Thursday 21 May 2015

What would Rowland Hill have done now?

I’ve no idea which way Rowland Hill, the great founder and originator of modern postal services, used to cast his vote. But since he was a friend and close associate of John Stuart Mill, I’m inclined to believe he was a Liberal.

So bear with me for a moment while I rehearse the well-known story of the penny post. Because, in the 1830s, before Hill conjured up the Post Office, the postal service worked like this.

If you were an aristocrat, you could send what post you liked by’franking’ it, which would guarantee its delivery. Everyone else had to pay to receive letters depending on how far they had come. Hill is supposed to have been nudged towards rethinking the post by watching a girl forced to refuse a letter from her fiancé because she couldn’t afford to pay for it.

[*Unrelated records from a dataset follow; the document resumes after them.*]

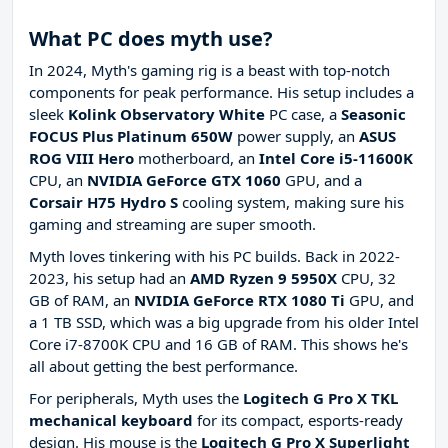
What PC does myth use?
In 2024, Myth's gaming rig is a beast with top-notch
components for peak performance. His setup includes a
sleek
Kolink Observatory White
PC case, a
Seasonic
FOCUS Plus Platinum 650W
power supply, an
ASUS
ROG VIII Hero
motherboard, an
Intel Core i5-11600K
CPU, an
NVIDIA GeForce GTX 1060
GPU, and a
Corsair H75 Hydro S
cooling system, making sure his
gaming and streaming are super smooth.
Myth loves tinkering with his PC builds. Back in 2022-
2023, his setup had an
AMD Ryzen 9 5950X
CPU, 32
GB of RAM, an
NVIDIA GeForce RTX 1080 Ti
GPU, and
a 1 TB SSD, which was a big upgrade from his older Intel
Core i7-8700K CPU and 16 GB of RAM. This shows he's
all about getting the best performance.
For peripherals, Myth uses the
Logitech G Pro X TKL
mechanical keyboard
for its compact, esports-ready
design. His mouse is the
Logitech G Pro X Superlight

Now, here’s the question I wanted to ask, and it is part of the debate on so-called ‘Liberal centrism’ I am kind of conducting – in the spirit of open debate and mutual respect – with Stephen Tall. What would Hill have done, if he had been a centrist, Liberal or otherwise?

I don’t know enough about Rowland Hill to know what intellectual process he actually went through to reach the conclusions he did, so let’s assume that was the situation with the post now (and who knows, it may be soon).

A good centrist would have had to look at the various positions around at the time.

The Conservatives would want to keep the situation as it is. Labour would want to defend the position when the state used to pay for the post to everyone, but then would do nothing about it in government.

Whitehall would suggest some tiny reforms – a version of Ofcom, perhaps, which would make sure that the charges stayed ‘reasonable’ and ‘evidence-based’.

The IEA and the Policy Exchange would no doubt look to the American think-tanks and propose a ‘market-based’ system which would allow competing mail systems to charge a sliding scale, with discounts for heavy users of the mail, extra charges for people who wanted their letters faster, and rising incrementally in the cold weather or for impoverished receivers.

Did Hill draw a line between all of those to find the right centrist compromise? As we know, he didn’t. He proposed a new postal service altogether, paid for by the senders not the receivers, at a flat rate that did not disadvantage people who lived further from the centre.

He did this partly for the sake of ordinary people to give them access t the main communication system, and partly also for the sake of entrepreneurs.

It was emphatically the right decision, and made a whole new level of small business possible. It made long-distance relationships possible and basic communication affordable.

Of course, his proposals were roundly condemned in the House of Lords as “devoid of facts”. Facts, as we know from reading Hard Times, was Victorian for ‘evidence-based’.

Conclusion: Liberal solutions, solutions which set people free, are not compromises with the status quo. They are more often radical ones.